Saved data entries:
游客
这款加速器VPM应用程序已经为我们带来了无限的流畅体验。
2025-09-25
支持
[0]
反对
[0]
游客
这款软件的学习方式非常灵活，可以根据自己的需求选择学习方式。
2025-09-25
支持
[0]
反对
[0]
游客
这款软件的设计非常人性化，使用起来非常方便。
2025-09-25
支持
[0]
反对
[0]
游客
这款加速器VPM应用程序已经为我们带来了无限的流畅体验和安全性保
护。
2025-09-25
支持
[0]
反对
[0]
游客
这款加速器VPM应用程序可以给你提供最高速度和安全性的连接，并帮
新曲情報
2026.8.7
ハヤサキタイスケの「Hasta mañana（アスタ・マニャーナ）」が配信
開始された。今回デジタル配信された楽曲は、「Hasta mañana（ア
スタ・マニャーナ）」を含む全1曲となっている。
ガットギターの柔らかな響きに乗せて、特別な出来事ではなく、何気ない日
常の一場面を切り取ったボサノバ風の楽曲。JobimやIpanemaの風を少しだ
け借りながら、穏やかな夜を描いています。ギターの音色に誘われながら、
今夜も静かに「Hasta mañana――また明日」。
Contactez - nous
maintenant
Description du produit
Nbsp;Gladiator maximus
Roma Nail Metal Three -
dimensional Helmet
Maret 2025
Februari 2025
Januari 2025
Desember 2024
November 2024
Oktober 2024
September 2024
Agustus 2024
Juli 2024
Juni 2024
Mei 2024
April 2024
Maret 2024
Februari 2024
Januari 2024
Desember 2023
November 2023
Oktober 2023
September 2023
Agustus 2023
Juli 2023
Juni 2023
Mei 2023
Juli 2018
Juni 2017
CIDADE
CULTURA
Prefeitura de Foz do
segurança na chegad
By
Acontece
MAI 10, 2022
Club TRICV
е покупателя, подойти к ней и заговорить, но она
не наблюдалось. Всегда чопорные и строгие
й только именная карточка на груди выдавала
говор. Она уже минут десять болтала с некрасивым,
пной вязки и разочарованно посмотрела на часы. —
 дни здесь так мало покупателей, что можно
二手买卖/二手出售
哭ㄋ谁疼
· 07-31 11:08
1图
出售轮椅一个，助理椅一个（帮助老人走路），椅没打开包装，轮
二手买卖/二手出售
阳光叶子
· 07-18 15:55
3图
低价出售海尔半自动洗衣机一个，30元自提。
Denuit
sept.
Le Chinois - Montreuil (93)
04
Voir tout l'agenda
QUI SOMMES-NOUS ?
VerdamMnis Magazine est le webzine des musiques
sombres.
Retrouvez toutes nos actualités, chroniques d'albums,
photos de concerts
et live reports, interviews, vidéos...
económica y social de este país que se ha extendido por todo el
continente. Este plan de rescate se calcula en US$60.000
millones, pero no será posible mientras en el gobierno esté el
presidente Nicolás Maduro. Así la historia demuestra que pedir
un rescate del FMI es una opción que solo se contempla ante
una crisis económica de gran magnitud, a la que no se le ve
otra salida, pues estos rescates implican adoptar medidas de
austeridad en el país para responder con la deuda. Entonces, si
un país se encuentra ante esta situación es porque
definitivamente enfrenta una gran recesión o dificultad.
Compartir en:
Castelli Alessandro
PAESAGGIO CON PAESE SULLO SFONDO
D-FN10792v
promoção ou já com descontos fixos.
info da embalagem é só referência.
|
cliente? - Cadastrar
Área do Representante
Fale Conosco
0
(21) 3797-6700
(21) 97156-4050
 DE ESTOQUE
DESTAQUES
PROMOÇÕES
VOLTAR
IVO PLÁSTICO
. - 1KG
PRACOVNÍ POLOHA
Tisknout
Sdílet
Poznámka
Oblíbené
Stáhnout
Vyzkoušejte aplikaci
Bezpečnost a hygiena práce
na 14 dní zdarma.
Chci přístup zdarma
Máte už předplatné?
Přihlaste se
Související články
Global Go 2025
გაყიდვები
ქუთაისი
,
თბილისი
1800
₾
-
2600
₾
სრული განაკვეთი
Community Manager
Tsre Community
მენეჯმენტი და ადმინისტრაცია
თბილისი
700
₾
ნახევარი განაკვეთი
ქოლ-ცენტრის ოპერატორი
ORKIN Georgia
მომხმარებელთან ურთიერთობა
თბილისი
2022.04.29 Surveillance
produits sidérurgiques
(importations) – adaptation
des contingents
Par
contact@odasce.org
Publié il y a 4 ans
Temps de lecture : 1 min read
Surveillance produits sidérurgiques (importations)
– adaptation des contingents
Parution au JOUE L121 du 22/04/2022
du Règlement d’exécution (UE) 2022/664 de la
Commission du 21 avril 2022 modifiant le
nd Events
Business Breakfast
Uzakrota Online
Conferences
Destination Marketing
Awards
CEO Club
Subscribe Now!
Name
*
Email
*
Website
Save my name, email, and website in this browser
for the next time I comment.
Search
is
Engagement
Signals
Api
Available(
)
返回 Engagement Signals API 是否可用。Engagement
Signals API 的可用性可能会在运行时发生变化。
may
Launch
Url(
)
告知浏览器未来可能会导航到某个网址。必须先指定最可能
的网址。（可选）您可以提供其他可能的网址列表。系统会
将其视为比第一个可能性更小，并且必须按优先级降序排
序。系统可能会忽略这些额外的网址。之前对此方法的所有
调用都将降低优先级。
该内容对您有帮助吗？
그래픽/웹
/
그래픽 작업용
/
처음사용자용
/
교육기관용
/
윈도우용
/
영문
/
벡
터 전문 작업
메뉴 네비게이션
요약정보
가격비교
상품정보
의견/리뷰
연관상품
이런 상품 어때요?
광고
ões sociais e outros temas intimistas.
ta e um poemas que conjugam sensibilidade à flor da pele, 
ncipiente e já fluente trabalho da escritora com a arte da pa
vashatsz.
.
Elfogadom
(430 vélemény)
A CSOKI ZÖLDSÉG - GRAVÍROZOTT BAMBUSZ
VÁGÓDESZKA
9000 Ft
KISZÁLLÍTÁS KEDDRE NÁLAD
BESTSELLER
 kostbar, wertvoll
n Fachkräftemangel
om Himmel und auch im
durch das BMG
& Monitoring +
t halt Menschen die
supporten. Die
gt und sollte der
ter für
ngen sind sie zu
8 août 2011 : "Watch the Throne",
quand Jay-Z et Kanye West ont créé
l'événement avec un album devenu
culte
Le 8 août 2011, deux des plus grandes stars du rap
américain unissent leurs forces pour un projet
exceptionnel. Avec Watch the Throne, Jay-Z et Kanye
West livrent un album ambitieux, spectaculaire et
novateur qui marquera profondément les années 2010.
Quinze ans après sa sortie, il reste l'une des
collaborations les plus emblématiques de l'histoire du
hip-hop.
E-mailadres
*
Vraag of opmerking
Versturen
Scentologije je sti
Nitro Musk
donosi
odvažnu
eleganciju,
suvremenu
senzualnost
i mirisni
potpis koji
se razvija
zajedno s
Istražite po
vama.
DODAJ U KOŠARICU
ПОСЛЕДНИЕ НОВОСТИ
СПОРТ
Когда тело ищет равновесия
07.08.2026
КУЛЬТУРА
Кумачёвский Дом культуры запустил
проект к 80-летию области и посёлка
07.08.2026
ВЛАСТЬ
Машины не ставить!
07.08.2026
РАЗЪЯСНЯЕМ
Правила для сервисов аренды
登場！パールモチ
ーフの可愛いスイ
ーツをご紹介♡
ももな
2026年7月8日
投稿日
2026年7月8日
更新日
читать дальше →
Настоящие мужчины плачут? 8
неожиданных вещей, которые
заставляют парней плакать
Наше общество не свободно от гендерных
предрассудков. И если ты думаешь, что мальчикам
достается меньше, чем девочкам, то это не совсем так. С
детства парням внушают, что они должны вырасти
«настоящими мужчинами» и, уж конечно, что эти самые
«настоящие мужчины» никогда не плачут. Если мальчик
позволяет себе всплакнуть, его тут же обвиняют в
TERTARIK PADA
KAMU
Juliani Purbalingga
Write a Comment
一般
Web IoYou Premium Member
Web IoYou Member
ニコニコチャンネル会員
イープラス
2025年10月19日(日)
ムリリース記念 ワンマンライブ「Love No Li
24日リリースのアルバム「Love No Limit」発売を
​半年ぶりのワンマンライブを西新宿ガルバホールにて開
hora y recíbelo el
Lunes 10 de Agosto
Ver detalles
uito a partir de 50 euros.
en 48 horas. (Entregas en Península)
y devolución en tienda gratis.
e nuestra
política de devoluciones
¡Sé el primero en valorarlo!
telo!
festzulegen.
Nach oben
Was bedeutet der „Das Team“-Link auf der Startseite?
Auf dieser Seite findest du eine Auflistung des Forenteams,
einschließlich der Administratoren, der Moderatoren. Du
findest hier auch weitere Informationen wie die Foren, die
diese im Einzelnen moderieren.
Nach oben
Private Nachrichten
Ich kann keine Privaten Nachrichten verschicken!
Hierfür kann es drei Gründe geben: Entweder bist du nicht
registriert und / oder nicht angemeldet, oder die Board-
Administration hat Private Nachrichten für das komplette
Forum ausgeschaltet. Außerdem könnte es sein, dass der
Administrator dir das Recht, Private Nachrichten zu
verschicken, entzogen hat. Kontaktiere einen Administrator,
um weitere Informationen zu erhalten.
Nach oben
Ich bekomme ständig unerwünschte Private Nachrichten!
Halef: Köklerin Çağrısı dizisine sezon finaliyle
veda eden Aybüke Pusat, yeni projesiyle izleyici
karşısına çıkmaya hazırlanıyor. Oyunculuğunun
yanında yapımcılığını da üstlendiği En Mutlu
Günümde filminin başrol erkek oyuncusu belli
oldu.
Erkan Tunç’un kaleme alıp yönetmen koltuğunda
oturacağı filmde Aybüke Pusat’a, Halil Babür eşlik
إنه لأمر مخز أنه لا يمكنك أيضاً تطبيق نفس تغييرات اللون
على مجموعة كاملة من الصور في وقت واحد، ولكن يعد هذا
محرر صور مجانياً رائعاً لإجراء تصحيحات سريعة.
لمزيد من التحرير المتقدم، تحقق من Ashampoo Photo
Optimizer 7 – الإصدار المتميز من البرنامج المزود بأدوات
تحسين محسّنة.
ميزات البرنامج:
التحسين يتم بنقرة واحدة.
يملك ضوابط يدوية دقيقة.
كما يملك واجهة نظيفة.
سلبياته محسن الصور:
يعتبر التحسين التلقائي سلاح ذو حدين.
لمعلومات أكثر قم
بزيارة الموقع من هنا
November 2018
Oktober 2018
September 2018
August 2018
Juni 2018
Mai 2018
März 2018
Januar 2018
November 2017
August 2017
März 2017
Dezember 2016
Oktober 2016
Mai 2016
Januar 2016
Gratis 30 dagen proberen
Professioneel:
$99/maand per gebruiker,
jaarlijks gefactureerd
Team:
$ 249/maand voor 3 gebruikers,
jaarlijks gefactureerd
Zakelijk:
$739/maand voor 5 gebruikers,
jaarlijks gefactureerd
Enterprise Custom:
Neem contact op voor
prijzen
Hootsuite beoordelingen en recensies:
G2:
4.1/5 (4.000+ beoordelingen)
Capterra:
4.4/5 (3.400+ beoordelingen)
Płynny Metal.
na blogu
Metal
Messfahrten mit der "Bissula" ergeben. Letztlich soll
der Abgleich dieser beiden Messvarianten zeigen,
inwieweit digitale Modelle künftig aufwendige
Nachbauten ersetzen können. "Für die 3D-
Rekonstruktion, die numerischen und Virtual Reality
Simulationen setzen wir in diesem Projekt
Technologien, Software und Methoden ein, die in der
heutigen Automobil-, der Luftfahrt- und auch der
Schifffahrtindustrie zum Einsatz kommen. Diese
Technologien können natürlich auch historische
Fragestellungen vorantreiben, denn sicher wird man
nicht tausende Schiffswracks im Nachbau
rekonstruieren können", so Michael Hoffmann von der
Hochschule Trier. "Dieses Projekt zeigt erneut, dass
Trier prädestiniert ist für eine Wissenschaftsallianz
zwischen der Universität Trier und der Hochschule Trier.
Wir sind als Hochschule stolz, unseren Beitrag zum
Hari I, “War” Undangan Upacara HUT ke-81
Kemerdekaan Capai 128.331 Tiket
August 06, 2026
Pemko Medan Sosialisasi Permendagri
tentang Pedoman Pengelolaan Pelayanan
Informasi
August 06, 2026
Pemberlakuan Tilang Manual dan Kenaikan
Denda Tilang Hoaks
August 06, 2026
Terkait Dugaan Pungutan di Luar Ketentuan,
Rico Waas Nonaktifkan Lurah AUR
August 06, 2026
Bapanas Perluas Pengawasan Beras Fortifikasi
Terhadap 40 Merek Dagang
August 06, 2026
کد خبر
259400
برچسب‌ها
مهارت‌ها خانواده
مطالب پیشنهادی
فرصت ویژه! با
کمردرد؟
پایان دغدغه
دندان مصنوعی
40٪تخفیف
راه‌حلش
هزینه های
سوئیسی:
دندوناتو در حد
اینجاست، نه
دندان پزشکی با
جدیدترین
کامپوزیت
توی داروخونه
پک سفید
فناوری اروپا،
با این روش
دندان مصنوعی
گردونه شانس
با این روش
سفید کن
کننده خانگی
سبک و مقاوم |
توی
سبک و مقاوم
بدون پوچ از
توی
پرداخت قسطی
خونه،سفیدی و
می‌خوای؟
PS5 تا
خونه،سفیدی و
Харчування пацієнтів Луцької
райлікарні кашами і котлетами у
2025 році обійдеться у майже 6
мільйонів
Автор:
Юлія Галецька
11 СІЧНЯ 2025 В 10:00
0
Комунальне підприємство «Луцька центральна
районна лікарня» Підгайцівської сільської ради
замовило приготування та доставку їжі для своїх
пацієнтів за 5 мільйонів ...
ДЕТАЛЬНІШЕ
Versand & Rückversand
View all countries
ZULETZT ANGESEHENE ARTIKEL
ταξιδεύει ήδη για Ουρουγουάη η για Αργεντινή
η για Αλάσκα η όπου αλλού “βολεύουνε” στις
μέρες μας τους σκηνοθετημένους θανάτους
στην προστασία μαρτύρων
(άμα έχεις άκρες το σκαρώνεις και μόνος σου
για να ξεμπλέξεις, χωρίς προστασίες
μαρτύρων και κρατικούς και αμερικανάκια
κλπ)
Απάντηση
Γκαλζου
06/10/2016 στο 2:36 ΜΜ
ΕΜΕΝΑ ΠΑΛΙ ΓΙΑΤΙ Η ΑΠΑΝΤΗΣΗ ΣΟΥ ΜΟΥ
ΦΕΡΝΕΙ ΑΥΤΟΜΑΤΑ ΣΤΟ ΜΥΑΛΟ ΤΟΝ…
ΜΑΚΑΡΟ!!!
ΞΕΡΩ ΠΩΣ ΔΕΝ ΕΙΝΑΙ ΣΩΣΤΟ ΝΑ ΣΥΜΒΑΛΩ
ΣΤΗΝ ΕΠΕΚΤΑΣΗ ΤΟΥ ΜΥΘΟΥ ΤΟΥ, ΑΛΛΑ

Task: What you should output is every line of the records above, from the first through the line containing "económica y social", unchanged.

Output of the exercise:
游客
这款加速器VPM应用程序已经为我们带来了无限的流畅体验。
2025-09-25
支持
[0]
反对
[0]
游客
这款软件的学习方式非常灵活，可以根据自己的需求选择学习方式。
2025-09-25
支持
[0]
反对
[0]
游客
这款软件的设计非常人性化，使用起来非常方便。
2025-09-25
支持
[0]
反对
[0]
游客
这款加速器VPM应用程序已经为我们带来了无限的流畅体验和安全性保
护。
2025-09-25
支持
[0]
反对
[0]
游客
这款加速器VPM应用程序可以给你提供最高速度和安全性的连接，并帮
新曲情報
2026.8.7
ハヤサキタイスケの「Hasta mañana（アスタ・マニャーナ）」が配信
開始された。今回デジタル配信された楽曲は、「Hasta mañana（ア
スタ・マニャーナ）」を含む全1曲となっている。
ガットギターの柔らかな響きに乗せて、特別な出来事ではなく、何気ない日
常の一場面を切り取ったボサノバ風の楽曲。JobimやIpanemaの風を少しだ
け借りながら、穏やかな夜を描いています。ギターの音色に誘われながら、
今夜も静かに「Hasta mañana――また明日」。
Contactez - nous
maintenant
Description du produit
Nbsp;Gladiator maximus
Roma Nail Metal Three -
dimensional Helmet
Maret 2025
Februari 2025
Januari 2025
Desember 2024
November 2024
Oktober 2024
September 2024
Agustus 2024
Juli 2024
Juni 2024
Mei 2024
April 2024
Maret 2024
Februari 2024
Januari 2024
Desember 2023
November 2023
Oktober 2023
September 2023
Agustus 2023
Juli 2023
Juni 2023
Mei 2023
Juli 2018
Juni 2017
CIDADE
CULTURA
Prefeitura de Foz do
segurança na chegad
By
Acontece
MAI 10, 2022
Club TRICV
е покупателя, подойти к ней и заговорить, но она
не наблюдалось. Всегда чопорные и строгие
й только именная карточка на груди выдавала
говор. Она уже минут десять болтала с некрасивым,
пной вязки и разочарованно посмотрела на часы. —
 дни здесь так мало покупателей, что можно
二手买卖/二手出售
哭ㄋ谁疼
· 07-31 11:08
1图
出售轮椅一个，助理椅一个（帮助老人走路），椅没打开包装，轮
二手买卖/二手出售
阳光叶子
· 07-18 15:55
3图
低价出售海尔半自动洗衣机一个，30元自提。
Denuit
sept.
Le Chinois - Montreuil (93)
04
Voir tout l'agenda
QUI SOMMES-NOUS ?
VerdamMnis Magazine est le webzine des musiques
sombres.
Retrouvez toutes nos actualités, chroniques d'albums,
photos de concerts
et live reports, interviews, vidéos...
económica y social de este país que se ha extendido por todo el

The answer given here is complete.